MATERIAL FOR THIS TASK:
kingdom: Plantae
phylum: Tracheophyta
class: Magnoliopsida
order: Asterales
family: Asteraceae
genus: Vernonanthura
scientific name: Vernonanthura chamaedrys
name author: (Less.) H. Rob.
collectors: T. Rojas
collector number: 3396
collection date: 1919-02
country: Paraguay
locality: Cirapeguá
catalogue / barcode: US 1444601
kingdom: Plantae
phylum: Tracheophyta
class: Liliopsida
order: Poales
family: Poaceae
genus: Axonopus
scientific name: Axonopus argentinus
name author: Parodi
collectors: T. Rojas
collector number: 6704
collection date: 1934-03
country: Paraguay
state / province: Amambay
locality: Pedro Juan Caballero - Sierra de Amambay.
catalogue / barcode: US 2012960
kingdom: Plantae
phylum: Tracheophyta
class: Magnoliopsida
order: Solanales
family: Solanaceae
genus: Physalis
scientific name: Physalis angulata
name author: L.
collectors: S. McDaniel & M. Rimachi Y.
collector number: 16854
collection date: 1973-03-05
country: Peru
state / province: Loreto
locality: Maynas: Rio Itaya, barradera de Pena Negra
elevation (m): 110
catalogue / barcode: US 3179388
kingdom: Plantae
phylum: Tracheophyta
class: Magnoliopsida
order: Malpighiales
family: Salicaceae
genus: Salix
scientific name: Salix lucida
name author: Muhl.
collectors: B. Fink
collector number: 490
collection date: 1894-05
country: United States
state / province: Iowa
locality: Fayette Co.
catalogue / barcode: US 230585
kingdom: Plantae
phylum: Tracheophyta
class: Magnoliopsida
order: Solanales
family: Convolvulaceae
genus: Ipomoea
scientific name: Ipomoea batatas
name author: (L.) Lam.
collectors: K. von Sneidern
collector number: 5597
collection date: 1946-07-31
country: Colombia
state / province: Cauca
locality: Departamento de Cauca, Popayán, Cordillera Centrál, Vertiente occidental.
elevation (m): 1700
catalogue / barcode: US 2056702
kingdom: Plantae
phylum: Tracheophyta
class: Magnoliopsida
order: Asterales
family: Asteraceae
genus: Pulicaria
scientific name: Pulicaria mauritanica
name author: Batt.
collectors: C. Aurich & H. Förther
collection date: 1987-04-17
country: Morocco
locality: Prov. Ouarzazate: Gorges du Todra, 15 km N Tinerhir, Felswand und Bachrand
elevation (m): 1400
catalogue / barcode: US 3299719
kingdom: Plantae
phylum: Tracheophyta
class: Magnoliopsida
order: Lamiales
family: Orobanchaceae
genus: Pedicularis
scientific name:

STATED EXERCISE: Tally the lines of the items above that contain the string "family", treating uppercase and lowercase as distinct. Give only the resulting number.

ANSWER FOR THE TASK: 7